#### Material for the task
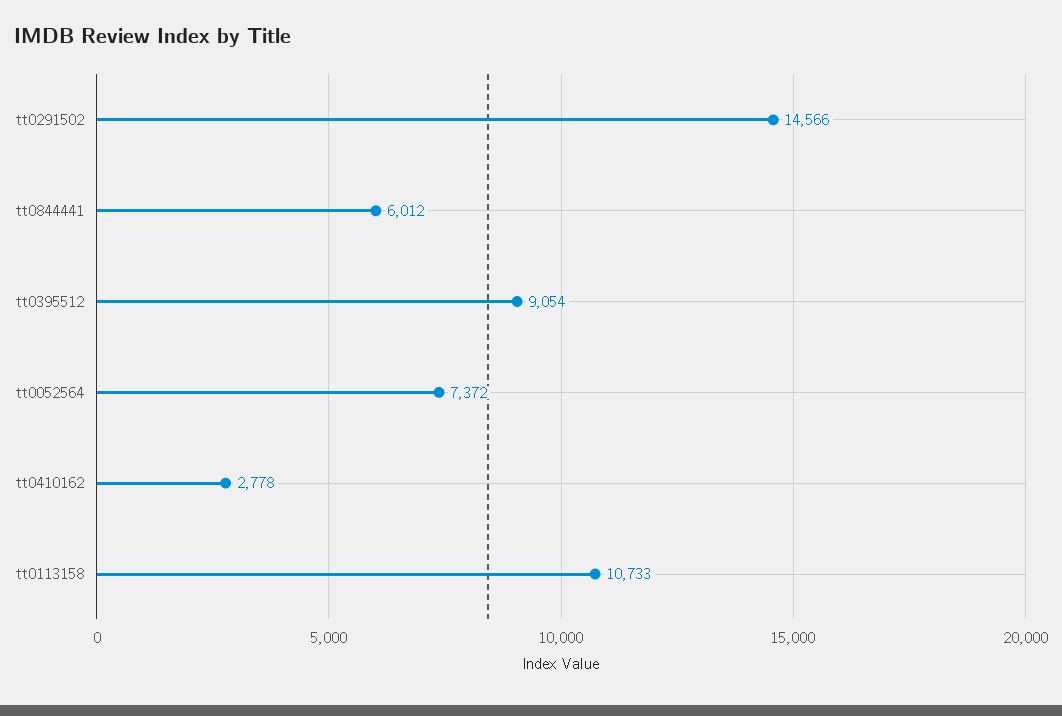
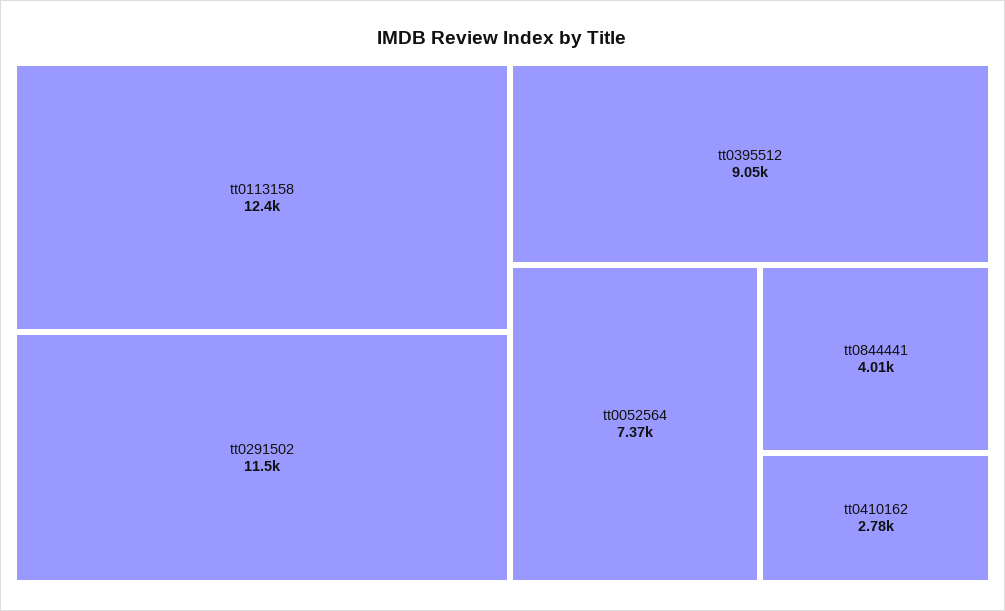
  {
-   "tt0291502": 14566,
+   "tt0291502": 11500,
-   "tt0844441": 6012,
+   "tt0844441": 4010,
    "tt0395512": 9054,
    "tt0052564": 7372,
    "tt0410162": 2778,
-   "tt0113158": 10733
+   "tt0113158": 12400
  }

#### Task description
For this exercise, transcribe the data exactly but without its pictures.

#### Exercise output
  {
-   "tt0291502": 14566,
+   "tt0291502": 11500,
-   "tt0844441": 6012,
+   "tt0844441": 4010,
    "tt0395512": 9054,
    "tt0052564": 7372,
    "tt0410162": 2778,
-   "tt0113158": 10733
+   "tt0113158": 12400
  }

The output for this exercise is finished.